## DATA TO EXAMINE
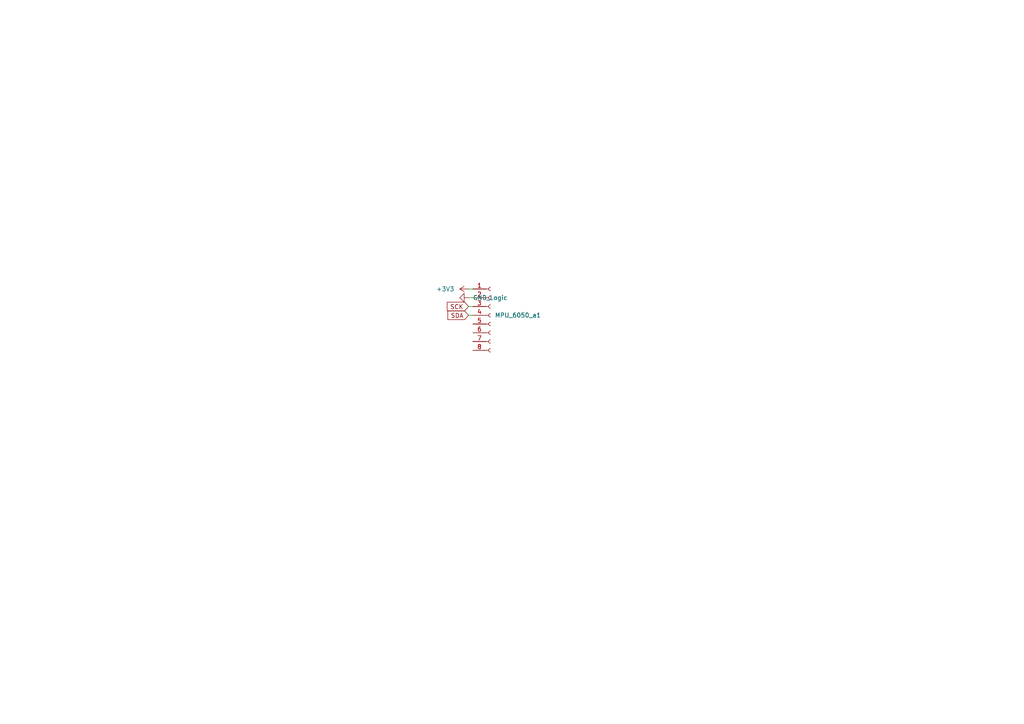
<source format=kicad_sch>
(kicad_sch
	(version 20231120)
	(generator "eeschema")
	(generator_version "8.0")
	(uuid "418f437c-3488-4946-9fed-af0a466e1cd3")
	(paper "A4")
	
	(wire
		(pts
			(xy 135.89 83.82) (xy 137.16 83.82)
		)
		(stroke
			(width 0)
			(type default)
		)
		(uuid "10e0d08c-3f8d-4cad-9513-73d0278f24fc")
	)
	(wire
		(pts
			(xy 135.89 86.36) (xy 137.16 86.36)
		)
		(stroke
			(width 0)
			(type default)
		)
		(uuid "52eeedbd-915e-4d68-86b0-710a75e87746")
	)
	(wire
		(pts
			(xy 135.89 91.44) (xy 137.16 91.44)
		)
		(stroke
			(width 0)
			(type default)
		)
		(uuid "d391a85e-1b52-46b4-876d-7b3ca5032c59")
	)
	(wire
		(pts
			(xy 135.89 88.9) (xy 137.16 88.9)
		)
		(stroke
			(width 0)
			(type default)
		)
		(uuid "eb0db2d0-0c8d-4c8a-a238-88cb66420cf1")
	)
	(global_label "SCK"
		(shape input)
		(at 135.89 88.9 180)
		(fields_autoplaced yes)
		(effects
			(font
				(size 1.27 1.27)
			)
			(justify right)
		)
		(uuid "67bd44dd-b77b-40d1-9628-1e40c2c15793")
		(property "Intersheetrefs" "${INTERSHEET_REFS}"
			(at 129.1553 88.9 0)
			(effects
				(font
					(size 1.27 1.27)
				)
				(justify right)
				(hide yes)
			)
		)
	)
	(global_label "SDA"
		(shape input)
		(at 135.89 91.44 180)
		(fields_autoplaced yes)
		(effects
			(font
				(size 1.27 1.27)
			)
			(justify right)
		)
		(uuid "758b5c3d-c933-4d12-b876-9c5ef7491a2d")
		(property "Intersheetrefs" "${INTERSHEET_REFS}"
			(at 129.3367 91.44 0)
			(effects
				(font
					(size 1.27 1.27)
				)
				(justify right)
				(hide yes)
			)
		)
	)
	(symbol
		(lib_id "power:GND")
		(at 135.89 86.36 270)
		(unit 1)
		(exclude_from_sim no)
		(in_bom yes)
		(on_board yes)
		(dnp no)
		(fields_autoplaced yes)
		(uuid "134cc9a1-9a14-4764-97b9-a3d252927a0e")
		(property "Reference" "#PWR4"
			(at 129.54 86.36 0)
			(effects
				(font
					(size 1.27 1.27)
				)
				(hide yes)
			)
		)
		(property "Value" "GND_Logic"
			(at 137.16 86.3599 90)
			(effects
				(font
					(size 1.27 1.27)
				)
				(justify left)
			)
		)
		(property "Footprint" ""
			(at 135.89 86.36 0)
			(effects
				(font
					(size 1.27 1.27)
				)
				(hide yes)
			)
		)
		(property "Datasheet" ""
			(at 135.89 86.36 0)
			(effects
				(font
					(size 1.27 1.27)
				)
				(hide yes)
			)
		)
		(property "Description" "Power symbol creates a global label with name \"GND\" , ground"
			(at 135.89 86.36 0)
			(effects
				(font
					(size 1.27 1.27)
				)
				(hide yes)
			)
		)
		(pin "1"
			(uuid "8d61629f-ee85-4deb-81f6-f9fc69d884a9")
		)
		(instances
			(project "soyia"
				(path "/08dd709c-d4d0-4b57-9955-f048f362c670/5ce0fdf1-5dd1-4afc-b58c-90a37f8e72de"
					(reference "#PWR4")
					(unit 1)
				)
			)
		)
	)
	(symbol
		(lib_id "Connector:Conn_01x08_Female")
		(at 142.24 91.44 0)
		(unit 1)
		(exclude_from_sim no)
		(in_bom yes)
		(on_board yes)
		(dnp no)
		(uuid "360e0ff8-f046-47ce-8f6c-8eb2fed2281f")
		(property "Reference" "MPU_6050_a1"
			(at 143.51 91.4399 0)
			(effects
				(font
					(size 1.27 1.27)
				)
				(justify left)
			)
		)
		(property "Value" "MPU_6050_a"
			(at 129.54 103.886 0)
			(effects
				(font
					(size 1.27 1.27)
				)
				(justify left)
				(hide yes)
			)
		)
		(property "Footprint" "Connector_PinHeader_2.54mm:PinHeader_1x08_P2.54mm_Vertical"
			(at 142.24 91.44 0)
			(effects
				(font
					(size 1.27 1.27)
				)
				(hide yes)
			)
		)
		(property "Datasheet" "~"
			(at 142.24 91.44 0)
			(effects
				(font
					(size 1.27 1.27)
				)
				(hide yes)
			)
		)
		(property "Description" "Generic connector, single row, 01x08, script generated (kicad-library-utils/schlib/autogen/connector/)"
			(at 142.24 91.44 0)
			(effects
				(font
					(size 1.27 1.27)
				)
				(hide yes)
			)
		)
		(pin "7"
			(uuid "d3c4e2d4-4429-4e01-8eff-6847296121a0")
		)
		(pin "5"
			(uuid "8701f303-a5ba-41d3-b653-f1a463b44734")
		)
		(pin "2"
			(uuid "6cc2ef3a-ce47-44fb-a695-128c46971afe")
		)
		(pin "8"
			(uuid "c42f7adc-7b62-4af8-8a3d-87c758ee0018")
		)
		(pin "3"
			(uuid "a2a02d54-1763-4d6b-94df-5701389bf1bc")
		)
		(pin "1"
			(uuid "4e0b836a-99da-4f32-a08c-9df20b46951b")
		)
		(pin "4"
			(uuid "def35494-1b0c-4e11-a69a-cbfc15371bc8")
		)
		(pin "6"
			(uuid "1d6e82a7-e2fb-47a1-b4aa-5f565369b380")
		)
		(instances
			(project "soyia"
				(path "/08dd709c-d4d0-4b57-9955-f048f362c670/5ce0fdf1-5dd1-4afc-b58c-90a37f8e72de"
					(reference "MPU_6050_a1")
					(unit 1)
				)
			)
		)
	)
	(symbol
		(lib_id "power:+3V3")
		(at 135.89 83.82 90)
		(unit 1)
		(exclude_from_sim no)
		(in_bom yes)
		(on_board yes)
		(dnp no)
		(uuid "e7bcb8ed-b845-4a36-b24d-50d3b2cc7558")
		(property "Reference" "#PWR3"
			(at 139.7 83.82 0)
			(effects
				(font
					(size 1.27 1.27)
				)
				(hide yes)
			)
		)
		(property "Value" "+3V3"
			(at 126.492 83.82 90)
			(effects
				(font
					(size 1.27 1.27)
				)
				(justify right)
			)
		)
		(property "Footprint" ""
			(at 135.89 83.82 0)
			(effects
				(font
					(size 1.27 1.27)
				)
				(hide yes)
			)
		)
		(property "Datasheet" ""
			(at 135.89 83.82 0)
			(effects
				(font
					(size 1.27 1.27)
				)
				(hide yes)
			)
		)
		(property "Description" "Power symbol creates a global label with name \"+3V3\""
			(at 135.89 83.82 0)
			(effects
				(font
					(size 1.27 1.27)
				)
				(hide yes)
			)
		)
		(pin "1"
			(uuid "03678f97-9a93-497a-8f66-b8f6684d8e93")
		)
		(instances
			(project "soyia"
				(path "/08dd709c-d4d0-4b57-9955-f048f362c670/5ce0fdf1-5dd1-4afc-b58c-90a37f8e72de"
					(reference "#PWR3")
					(unit 1)
				)
			)
		)
	)
)

</source>
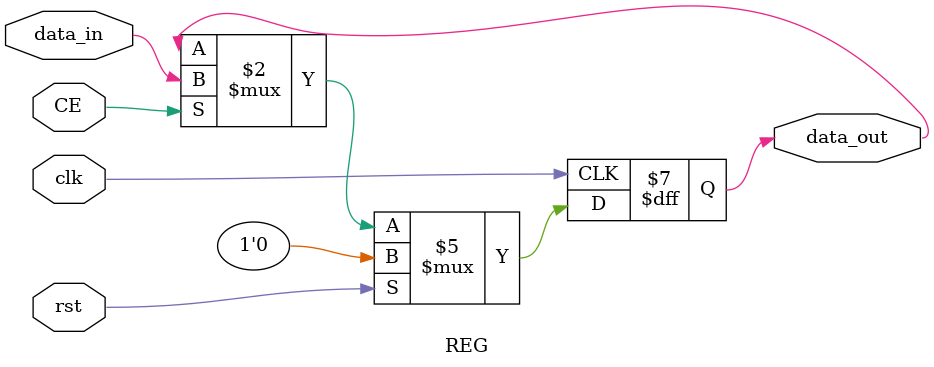
<source format=v>
module REG #(
    parameter WIDTH = 1, // Width of the register,
    parameter RSSTYPE = "SYNC"  // Default TYPE of reset
    )(
    input wire clk,CE,
    input wire rst,
    input wire [WIDTH-1:0] data_in,
    output reg [WIDTH-1:0] data_out
);
    generate
    if (RSSTYPE == "ASYNC") begin 
            always @(posedge clk or posedge rst) begin 
                if (rst)  
                    data_out <= {WIDTH{1'b0}}; 
                else if (CE) 
                    data_out <= data_in; 
            end 
        end 
        else begin // If -> RSTTYPE = "SYNC" 
            always @(posedge clk) begin 
                if (rst)  
                    data_out <= {WIDTH{1'b0}}; 
                else if (CE) 
                    data_out <= data_in;
        end
    end
    endgenerate

endmodule
</source>
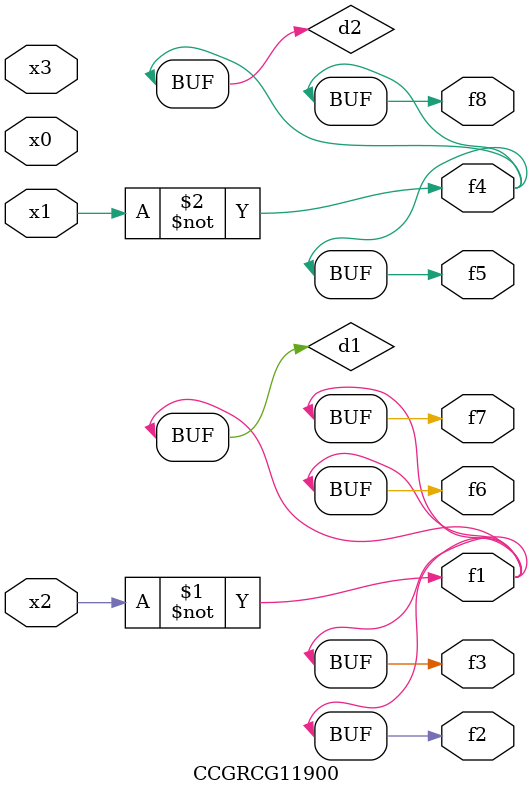
<source format=v>
module CCGRCG11900(
	input x0, x1, x2, x3,
	output f1, f2, f3, f4, f5, f6, f7, f8
);

	wire d1, d2;

	xnor (d1, x2);
	not (d2, x1);
	assign f1 = d1;
	assign f2 = d1;
	assign f3 = d1;
	assign f4 = d2;
	assign f5 = d2;
	assign f6 = d1;
	assign f7 = d1;
	assign f8 = d2;
endmodule

</source>
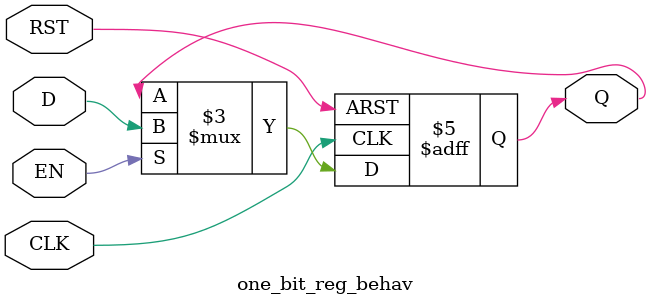
<source format=v>
`timescale 1ns / 1ps


module one_bit_reg_behav(
    input wire D,
    input wire EN,
    input wire RST,
    input wire CLK,
    output reg Q
    );
    
    always @(posedge CLK or negedge RST) begin
        if (!RST) 
            Q <= 0;
        else if (EN)
            Q <= D;
    end
endmodule

</source>
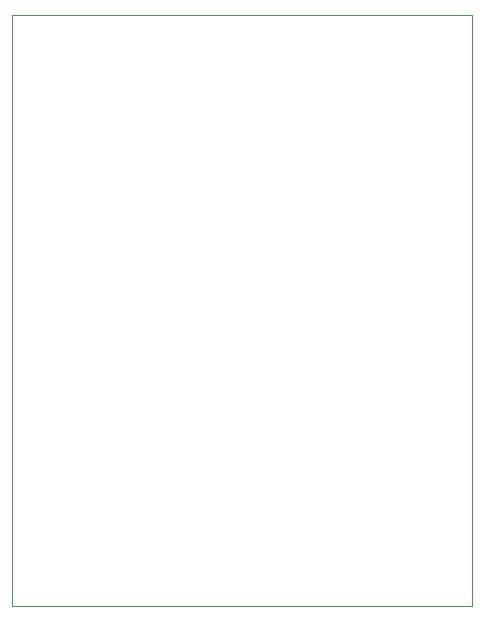
<source format=gbr>
%TF.GenerationSoftware,KiCad,Pcbnew,(5.1.6)-1*%
%TF.CreationDate,2021-04-27T13:36:45+02:00*%
%TF.ProjectId,BM2,424d322e-6b69-4636-9164-5f7063625858,rev?*%
%TF.SameCoordinates,Original*%
%TF.FileFunction,Profile,NP*%
%FSLAX46Y46*%
G04 Gerber Fmt 4.6, Leading zero omitted, Abs format (unit mm)*
G04 Created by KiCad (PCBNEW (5.1.6)-1) date 2021-04-27 13:36:45*
%MOMM*%
%LPD*%
G01*
G04 APERTURE LIST*
%TA.AperFunction,Profile*%
%ADD10C,0.050000*%
%TD*%
G04 APERTURE END LIST*
D10*
X111000000Y-137000000D02*
X72000000Y-137000000D01*
X111000000Y-187000000D02*
X111000000Y-137000000D01*
X72000000Y-187000000D02*
X111000000Y-187000000D01*
X72000000Y-137000000D02*
X72000000Y-187000000D01*
M02*

</source>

## DIRECTIVE
Number of lines containing the word "posedge" in the material above: report this figure and nothing more.

## ANSWER AREA
3